◆ How to complete this task ◆
With the pictures left out, write out the records verbatim.

[Saved data entries]
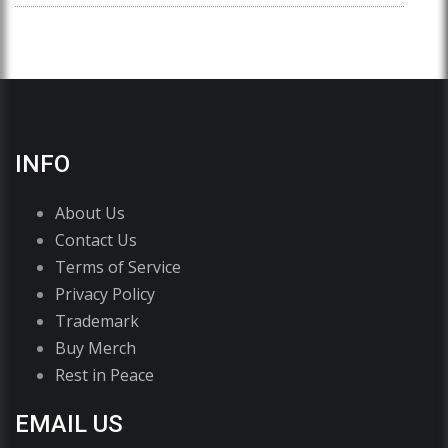
INFO
About Us
Contact Us
Terms of Service
Privacy Policy
Trademark
Buy Merch
Rest in Peace
EMAIL US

◆ Written response ◆
INFO
About Us
Contact Us
Terms of Service
Privacy Policy
Trademark
Buy Merch
Rest in Peace
EMAIL US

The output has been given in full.